The opening chapter of Bogle’s landmark text begins with a history of Uncle Tom, the American movies’ first black character, and Edwin S. Porter’s 12 minute film, Uncle Tom’s Cabin. After the tom’s debut, a variety of black presences arose in cinema, such as the coon, the tragic mulatto, the mammy, and the brutal black buck. Each were stereotypes used to entertain by stressing Negro inferiority. Bogle goes on to define the popular Black caricatures. The tom was a Good Negro character, always content in pleasing his White master. The coon presented the Negro as amusement object. There were two types of coons: the pickaninny and the uncle remus. The pickaninny was the harmless, little screwball Negro child actor. The uncle remus was the first cousin to the tom, naïve and comical. The third figure of common black stereotypes was the tragic mulatto, or the victim of divided racial heritance whose life is ruined because of the drop of black blood. The Mammy, or “handkerchief head,” represents the content, ready to please black female servant. Lastly, the brutal black bucks are the oversexed, violent black men who lust for white flesh. Audiences believed that these Black caricatures embodied all the aspects of the black experience itself, rejecting the slightest modification of these archetypes.

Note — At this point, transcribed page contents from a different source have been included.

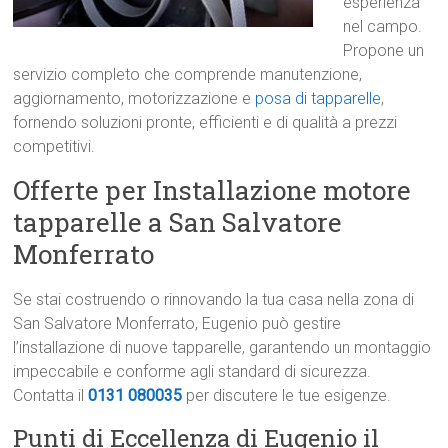
esperienza
nel campo.
Propone un
servizio completo che comprende manutenzione,
aggiornamento, motorizzazione e
posa di tapparelle
,
fornendo soluzioni pronte, efficienti e di qualità a prezzi
competitivi.
Offerte per Installazione motore
tapparelle a San Salvatore
Monferrato
Se stai costruendo o rinnovando la tua casa nella zona di
San Salvatore Monferrato, Eugenio può gestire
l’installazione di nuove tapparelle, garantendo un montaggio
impeccabile e conforme agli standard di sicurezza.
Contatta il
0131 080035
per discutere le tue esigenze.
Punti di Eccellenza di Eugenio il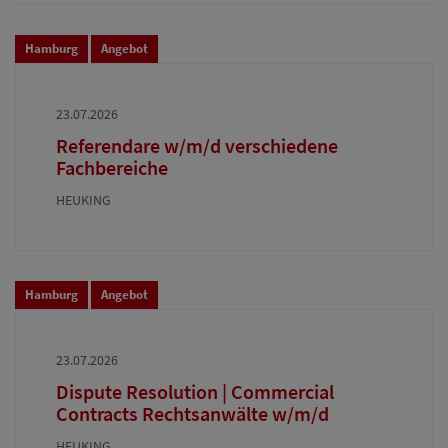
Hamburg
Angebot
23.07.2026
Referendare w/m/d verschiedene
Fachbereiche
HEUKING
Hamburg
Angebot
23.07.2026
Dispute Resolution | Commercial
Contracts Rechtsanwälte w/m/d
HEUKING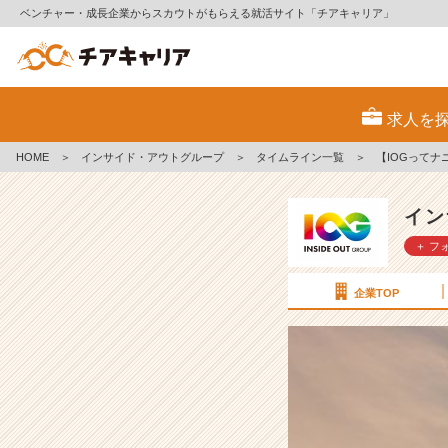
ベンチャー・成長企業からスカウトがもらえる就活サイト「チアキャリア」
【I
O
求人を
G
っ
HOME
＞
インサイド・アウトグループ
＞
タイムライン一覧
＞
【IOGってナ
て
ナ
ニ？】“い
イン
い
＋ フ
人
だ
け
企業TOP
ど
通
ら
な
い”理
由
を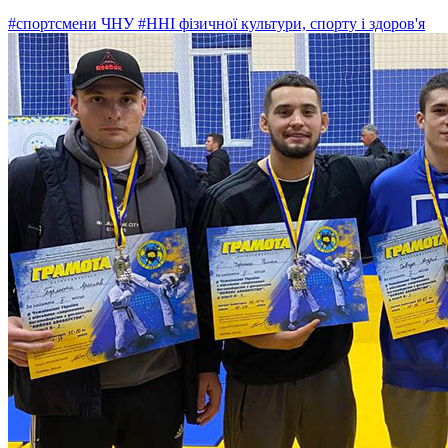
#спортсмени ЧНУ
#ННІ фізичної культури, спорту і здоров'я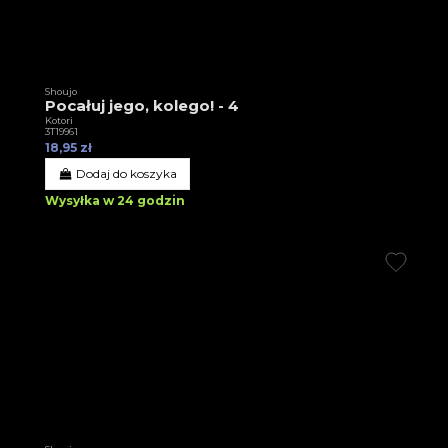
Shoujo
Pocałuj jego, kolego! - 4
Kotori
3T19961
18,95 zł
Dodaj do koszyka
Wysyłka w 24 godzin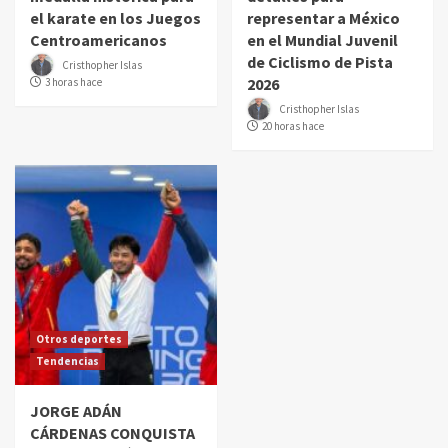
el karate en los Juegos
representar a México
Centroamericanos
en el Mundial Juvenil
de Ciclismo de Pista
Cristhopher Islas
2026
3 horas hace
Cristhopher Islas
20 horas hace
Otros deportes
Tendencias
JORGE ADÁN
CÁRDENAS CONQUISTA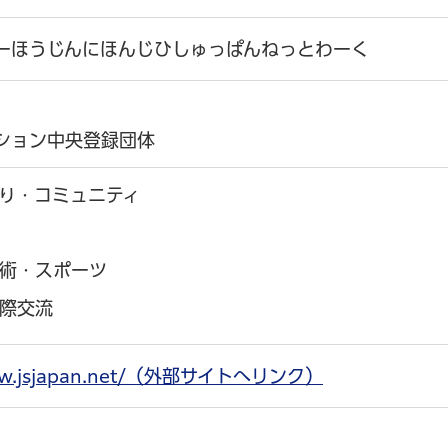
ーほうじんにほんじひしゅっぱんねっとわーく
ション中央登録団体
り・コミュニティ
術・スポーツ
際交流
www.jsjapan.net/（外部サイトへリンク）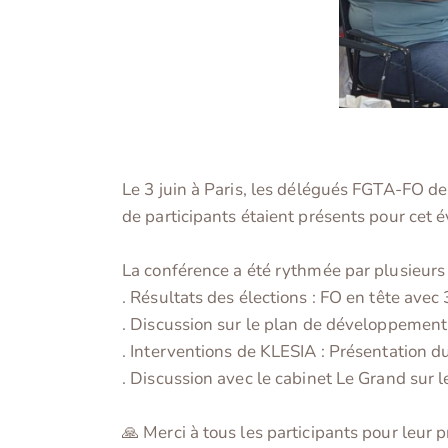
Le 3 juin à Paris, les délégués FGTA-FO de
de participants étaient présents pour cet 
La conférence a été rythmée par plusieurs 
. Résultats des élections : FO en tête avec
. Discussion sur le plan de développement
. Interventions de KLESIA : Présentation du
. Discussion avec le cabinet Le Grand sur 
🙏 Merci à tous les participants pour leur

Bogle details the characteristics of the “mammy” stereotype, which are important to be familiar with when attempting to understand why black women would not enjoy the portrayal of Louis Beavers within Imitation of Life. He also explains the notion of the “tragic mulatto” figure, giving the reader better insight into the complexity of the character of Peola. Without knowing the definitions of mammy and tragic mulatto, it would not be possible to fully comprehend all that is wrong with the film in terms of racial issues.